OTRA VEZ EL PACTO DE METZ (XI)

Continuamos con el documento de la entrada anterior. Es muy importante para entender lo que el régimen comunista piensa de la Iglesia Católica y cuál es su objetivo al respecto. Quien objete que este documento es de 1959 nos podría indicar también si, en estos casi 60 años, se ha producido algún cambio sustancial en esta dictadura para pensar que pueda tener otra idea distinta de la manifestada en el mismo. Podemos creer, sin temor a equivocarnos, que el pacto se desarrollará por parte del régimen de Pekin tal y como se señala aquí. Continuaremos, Dios mediante, en Pascua.

Añadir a lo ya comentado hasta ahora sobre este tema, 11 entradas ya, que Mons. Vicente Guo Xijin, uno de los obispos a los que se invitó a ceder el puesto a un obispo cismático, ha desaparecido. No es la primera vez que el régimen chino lo secuestra para “devolverlo” cuando estima oportuno. Se ve que el pacto va viento en popa, ya dijo Parolin que la mejora sería evidente. De hecho, si se hubiese cedido el puesto a todos los obispos cismáticos, estoy seguro que ninguno desaparecería, no haría falta.

Vamos con el documento:

Hay que conducir al seno del Gobierno popular a la Iglesia y sus feligreses donde las masas influirán sobre ellos.
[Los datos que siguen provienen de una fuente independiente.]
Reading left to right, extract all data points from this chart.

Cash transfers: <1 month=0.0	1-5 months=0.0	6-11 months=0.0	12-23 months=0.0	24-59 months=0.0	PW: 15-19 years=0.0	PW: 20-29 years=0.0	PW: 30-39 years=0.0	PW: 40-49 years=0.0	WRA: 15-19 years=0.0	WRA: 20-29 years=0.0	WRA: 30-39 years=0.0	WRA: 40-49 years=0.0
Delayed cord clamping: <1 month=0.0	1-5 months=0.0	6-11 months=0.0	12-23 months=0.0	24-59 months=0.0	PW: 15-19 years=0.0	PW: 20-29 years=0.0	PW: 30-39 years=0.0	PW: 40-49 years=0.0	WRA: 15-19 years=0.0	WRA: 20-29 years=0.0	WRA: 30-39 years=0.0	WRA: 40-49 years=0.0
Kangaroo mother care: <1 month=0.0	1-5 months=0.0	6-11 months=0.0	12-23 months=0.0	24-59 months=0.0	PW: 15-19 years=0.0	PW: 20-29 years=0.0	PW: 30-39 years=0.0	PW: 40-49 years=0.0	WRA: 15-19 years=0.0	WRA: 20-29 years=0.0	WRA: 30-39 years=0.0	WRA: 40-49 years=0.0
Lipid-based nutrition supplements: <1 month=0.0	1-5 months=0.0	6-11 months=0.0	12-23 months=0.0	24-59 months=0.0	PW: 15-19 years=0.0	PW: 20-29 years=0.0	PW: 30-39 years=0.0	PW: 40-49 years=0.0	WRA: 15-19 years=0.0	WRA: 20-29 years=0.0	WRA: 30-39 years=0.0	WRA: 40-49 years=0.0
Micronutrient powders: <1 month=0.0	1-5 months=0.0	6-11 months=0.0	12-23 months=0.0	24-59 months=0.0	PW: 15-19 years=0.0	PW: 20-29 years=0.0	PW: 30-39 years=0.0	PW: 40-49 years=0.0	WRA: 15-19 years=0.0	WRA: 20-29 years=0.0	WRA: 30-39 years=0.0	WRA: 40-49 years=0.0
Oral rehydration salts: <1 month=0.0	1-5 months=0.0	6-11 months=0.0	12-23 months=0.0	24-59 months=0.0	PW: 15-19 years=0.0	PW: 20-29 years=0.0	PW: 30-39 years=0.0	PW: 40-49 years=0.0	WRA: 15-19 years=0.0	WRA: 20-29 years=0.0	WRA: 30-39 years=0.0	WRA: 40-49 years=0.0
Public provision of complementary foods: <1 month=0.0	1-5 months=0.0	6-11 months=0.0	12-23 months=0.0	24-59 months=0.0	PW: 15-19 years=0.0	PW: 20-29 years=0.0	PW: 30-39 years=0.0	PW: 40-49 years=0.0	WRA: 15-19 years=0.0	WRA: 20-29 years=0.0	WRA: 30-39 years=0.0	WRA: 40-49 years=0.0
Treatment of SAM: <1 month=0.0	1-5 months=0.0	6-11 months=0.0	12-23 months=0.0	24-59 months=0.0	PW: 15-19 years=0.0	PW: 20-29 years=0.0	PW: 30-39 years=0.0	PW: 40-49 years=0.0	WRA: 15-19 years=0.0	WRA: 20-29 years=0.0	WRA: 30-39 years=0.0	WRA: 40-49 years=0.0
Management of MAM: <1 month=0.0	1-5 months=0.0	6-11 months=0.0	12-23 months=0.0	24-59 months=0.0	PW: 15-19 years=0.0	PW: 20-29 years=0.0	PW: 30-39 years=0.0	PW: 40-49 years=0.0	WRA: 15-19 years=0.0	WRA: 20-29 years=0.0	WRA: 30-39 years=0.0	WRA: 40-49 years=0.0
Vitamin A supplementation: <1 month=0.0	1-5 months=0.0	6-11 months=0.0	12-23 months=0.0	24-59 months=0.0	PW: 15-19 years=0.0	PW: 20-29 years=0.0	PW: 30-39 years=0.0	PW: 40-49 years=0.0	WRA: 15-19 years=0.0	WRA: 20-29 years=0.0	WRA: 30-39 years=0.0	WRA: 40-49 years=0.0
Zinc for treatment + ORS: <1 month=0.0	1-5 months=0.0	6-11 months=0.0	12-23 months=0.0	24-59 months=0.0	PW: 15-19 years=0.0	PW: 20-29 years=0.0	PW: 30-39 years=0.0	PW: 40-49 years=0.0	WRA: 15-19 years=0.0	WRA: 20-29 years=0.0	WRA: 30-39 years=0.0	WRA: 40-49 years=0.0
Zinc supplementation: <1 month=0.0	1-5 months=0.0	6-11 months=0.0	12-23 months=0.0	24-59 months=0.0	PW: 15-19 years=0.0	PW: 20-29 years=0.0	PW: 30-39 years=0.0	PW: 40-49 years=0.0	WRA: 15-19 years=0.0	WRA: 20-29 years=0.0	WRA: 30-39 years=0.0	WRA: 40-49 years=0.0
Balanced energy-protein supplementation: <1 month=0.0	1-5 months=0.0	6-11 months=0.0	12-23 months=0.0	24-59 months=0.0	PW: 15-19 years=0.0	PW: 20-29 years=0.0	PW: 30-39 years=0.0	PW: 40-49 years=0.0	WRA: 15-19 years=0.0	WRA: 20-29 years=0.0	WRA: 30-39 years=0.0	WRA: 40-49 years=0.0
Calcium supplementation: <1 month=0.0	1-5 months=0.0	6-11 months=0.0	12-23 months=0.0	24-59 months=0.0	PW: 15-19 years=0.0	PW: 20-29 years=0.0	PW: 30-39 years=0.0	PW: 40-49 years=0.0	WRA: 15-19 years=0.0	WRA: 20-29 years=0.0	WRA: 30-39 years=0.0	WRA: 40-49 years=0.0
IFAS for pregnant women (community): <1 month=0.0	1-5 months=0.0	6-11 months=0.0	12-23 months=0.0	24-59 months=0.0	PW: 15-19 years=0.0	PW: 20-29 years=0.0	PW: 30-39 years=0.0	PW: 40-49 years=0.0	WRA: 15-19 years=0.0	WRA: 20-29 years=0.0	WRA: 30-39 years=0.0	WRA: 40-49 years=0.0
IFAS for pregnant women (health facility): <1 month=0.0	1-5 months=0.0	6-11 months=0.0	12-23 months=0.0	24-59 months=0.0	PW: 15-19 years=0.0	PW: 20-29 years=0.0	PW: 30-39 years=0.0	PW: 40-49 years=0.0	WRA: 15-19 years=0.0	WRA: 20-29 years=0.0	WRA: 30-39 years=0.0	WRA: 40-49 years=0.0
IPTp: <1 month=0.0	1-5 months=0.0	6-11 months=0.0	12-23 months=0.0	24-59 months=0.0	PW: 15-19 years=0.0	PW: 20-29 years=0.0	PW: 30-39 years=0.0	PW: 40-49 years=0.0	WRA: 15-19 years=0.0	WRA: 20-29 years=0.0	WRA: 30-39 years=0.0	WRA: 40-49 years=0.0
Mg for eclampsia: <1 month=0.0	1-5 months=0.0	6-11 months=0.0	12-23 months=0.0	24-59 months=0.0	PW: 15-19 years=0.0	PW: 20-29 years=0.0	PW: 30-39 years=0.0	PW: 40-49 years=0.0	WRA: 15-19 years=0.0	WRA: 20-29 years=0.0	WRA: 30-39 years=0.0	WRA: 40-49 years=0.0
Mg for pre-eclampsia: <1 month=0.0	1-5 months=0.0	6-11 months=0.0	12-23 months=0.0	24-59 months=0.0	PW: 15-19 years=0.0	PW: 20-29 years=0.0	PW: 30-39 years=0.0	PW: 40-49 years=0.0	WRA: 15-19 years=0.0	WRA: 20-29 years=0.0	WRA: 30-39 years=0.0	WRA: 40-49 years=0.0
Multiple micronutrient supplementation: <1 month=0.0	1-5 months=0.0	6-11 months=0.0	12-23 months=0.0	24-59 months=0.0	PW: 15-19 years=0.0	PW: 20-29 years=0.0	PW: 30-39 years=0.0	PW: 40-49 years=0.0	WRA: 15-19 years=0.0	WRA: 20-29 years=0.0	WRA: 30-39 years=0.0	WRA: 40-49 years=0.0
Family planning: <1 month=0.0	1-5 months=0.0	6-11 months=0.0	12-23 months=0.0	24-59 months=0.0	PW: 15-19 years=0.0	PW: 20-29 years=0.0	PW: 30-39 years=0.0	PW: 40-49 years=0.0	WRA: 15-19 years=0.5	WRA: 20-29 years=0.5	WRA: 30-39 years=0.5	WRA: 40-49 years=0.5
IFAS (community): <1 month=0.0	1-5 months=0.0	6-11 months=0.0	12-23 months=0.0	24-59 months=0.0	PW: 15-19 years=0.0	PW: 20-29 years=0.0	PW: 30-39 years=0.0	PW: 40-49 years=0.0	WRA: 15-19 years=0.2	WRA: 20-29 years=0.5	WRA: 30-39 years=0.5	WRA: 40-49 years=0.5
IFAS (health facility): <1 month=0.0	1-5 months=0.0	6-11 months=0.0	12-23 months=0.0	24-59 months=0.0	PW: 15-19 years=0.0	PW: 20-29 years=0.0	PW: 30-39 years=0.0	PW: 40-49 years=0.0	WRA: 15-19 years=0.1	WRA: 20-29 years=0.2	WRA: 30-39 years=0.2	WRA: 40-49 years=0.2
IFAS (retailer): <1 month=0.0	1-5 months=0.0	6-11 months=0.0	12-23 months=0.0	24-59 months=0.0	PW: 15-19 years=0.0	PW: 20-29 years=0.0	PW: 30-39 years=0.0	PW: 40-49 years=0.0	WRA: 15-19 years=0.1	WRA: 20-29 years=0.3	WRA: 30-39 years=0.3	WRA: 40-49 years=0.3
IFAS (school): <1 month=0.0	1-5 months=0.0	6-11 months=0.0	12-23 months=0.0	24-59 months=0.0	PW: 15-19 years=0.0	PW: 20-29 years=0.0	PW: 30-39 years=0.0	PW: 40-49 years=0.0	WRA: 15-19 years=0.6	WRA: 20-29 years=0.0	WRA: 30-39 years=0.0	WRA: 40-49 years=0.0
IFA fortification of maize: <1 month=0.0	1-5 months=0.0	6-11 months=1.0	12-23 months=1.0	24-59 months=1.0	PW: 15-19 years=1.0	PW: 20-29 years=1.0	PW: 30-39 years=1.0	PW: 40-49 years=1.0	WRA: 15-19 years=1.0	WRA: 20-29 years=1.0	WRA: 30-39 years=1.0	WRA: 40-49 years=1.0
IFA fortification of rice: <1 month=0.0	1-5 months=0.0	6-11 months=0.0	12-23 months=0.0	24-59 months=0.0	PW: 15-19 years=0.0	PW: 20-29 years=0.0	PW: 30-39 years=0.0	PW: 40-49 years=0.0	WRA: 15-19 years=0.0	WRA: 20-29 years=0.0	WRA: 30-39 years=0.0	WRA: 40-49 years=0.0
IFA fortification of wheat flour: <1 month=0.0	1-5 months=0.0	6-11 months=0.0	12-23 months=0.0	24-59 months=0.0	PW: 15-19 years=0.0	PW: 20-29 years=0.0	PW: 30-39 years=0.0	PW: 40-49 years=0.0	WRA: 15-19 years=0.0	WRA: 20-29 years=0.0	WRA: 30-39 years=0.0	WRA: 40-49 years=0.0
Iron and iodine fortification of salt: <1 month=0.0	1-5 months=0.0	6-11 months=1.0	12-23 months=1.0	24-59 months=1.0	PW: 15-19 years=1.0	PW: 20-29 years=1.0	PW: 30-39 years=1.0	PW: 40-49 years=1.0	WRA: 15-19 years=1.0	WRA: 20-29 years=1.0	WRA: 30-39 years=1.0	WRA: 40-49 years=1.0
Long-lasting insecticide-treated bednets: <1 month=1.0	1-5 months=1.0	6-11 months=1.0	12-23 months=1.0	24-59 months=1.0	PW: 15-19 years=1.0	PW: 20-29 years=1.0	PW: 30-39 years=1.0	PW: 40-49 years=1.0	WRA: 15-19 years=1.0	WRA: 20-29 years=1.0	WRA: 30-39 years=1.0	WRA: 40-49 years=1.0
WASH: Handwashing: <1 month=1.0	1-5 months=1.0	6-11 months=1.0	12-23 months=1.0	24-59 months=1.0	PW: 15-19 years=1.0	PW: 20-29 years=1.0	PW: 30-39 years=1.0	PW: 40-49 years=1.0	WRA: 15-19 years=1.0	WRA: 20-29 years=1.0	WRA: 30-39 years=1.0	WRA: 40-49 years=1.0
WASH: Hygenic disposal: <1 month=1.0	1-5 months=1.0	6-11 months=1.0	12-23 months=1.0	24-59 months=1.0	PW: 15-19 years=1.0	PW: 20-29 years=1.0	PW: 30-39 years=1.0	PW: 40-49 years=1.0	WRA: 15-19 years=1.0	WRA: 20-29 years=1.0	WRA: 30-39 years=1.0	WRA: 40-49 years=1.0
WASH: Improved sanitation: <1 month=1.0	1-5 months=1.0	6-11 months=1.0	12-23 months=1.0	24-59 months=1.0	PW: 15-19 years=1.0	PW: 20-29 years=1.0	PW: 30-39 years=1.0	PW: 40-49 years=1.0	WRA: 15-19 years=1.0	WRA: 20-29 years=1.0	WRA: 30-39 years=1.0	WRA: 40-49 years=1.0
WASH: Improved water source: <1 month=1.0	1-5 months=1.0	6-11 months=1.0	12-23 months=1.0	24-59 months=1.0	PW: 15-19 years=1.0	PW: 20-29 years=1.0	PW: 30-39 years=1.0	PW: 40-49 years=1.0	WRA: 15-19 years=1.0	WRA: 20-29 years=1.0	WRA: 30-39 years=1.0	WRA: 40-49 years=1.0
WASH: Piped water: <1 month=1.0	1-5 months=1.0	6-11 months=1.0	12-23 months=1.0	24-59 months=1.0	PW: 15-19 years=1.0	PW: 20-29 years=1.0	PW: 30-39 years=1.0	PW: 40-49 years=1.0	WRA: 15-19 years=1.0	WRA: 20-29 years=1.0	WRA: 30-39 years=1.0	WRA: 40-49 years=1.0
No se puede permitir que la Iglesia conserve su carácter supranacional que la pone por encima de la voluntad de las masas. Hay que establecer un buró del Gobierno popular encargado de asuntos y organizaciones religiosas. El sometimiento de la Iglesia a los procesos del centralismo democrático prepara el camino para que por medio de las masas se puedan tomar medidas patrióticas que desvirtúen la Iglesia y derrumben su imagen. Dicho buró organizará asociaciones nacionales, regionales y locales que aunarán los católicos en organizaciones patrióticas. Cada asociación declarará su acatamiento y observancia a las leyes de la nación.

Después que queden establecidas las asociaciones patrióticas y los católicos hayan profesado su acatamiento a las leyes de la nación, surgirán los reaccionarios y contrarrevolucionarios. Estos contrarrevolucionarios surgidos en el medio de la Iglesia católica son los primeros que hay que extirpar con firmeza pero no con el empleo de la violencia. Las medidas tomadas en todos los casos deben estar de acuerdo con la ley. Por su naturaleza, las aspiraciones contrarrevolucionarias conducen a acciones contra el Gobierno. Este principio nos indica las leyes que hay que aplicar contra los que protestan y que los ponen en la categoría de criminales antipatrióticos que protestan siguiendo las instrucciones de carácter imperialista enviadas desde la sede a la Iglesia católica en la Ciudad del Vaticano.

Durante este período las masas sentirán un conflicto psicológico, ya que de una parte sentirán lealtad a la Iglesia y su clero y por otra parte su patriotismo, que los conduce a apoyar al Gobierno popular. Conviene sondear este conflicto y estudiarlo detenidamente. Si se toma acción precipitada sin tomar en cuenta la agudeza de este conflicto psicológico, se puede aislar al Partido de esas masas. Si los lazos entre las masas y la Iglesia son muy estrechos hay que seguir al principio dos pasos hacia delante y uno para atrás. Al dar el paso para atrás el Gobierno popular debe afirmar que está defendiendo la libertad religiosa y que es por voluntad de las masas que establece comités de reforma en las asociaciones para que las masas patrióticas puedan expresarse más directamente en la dirección de los asuntos de la Iglesia.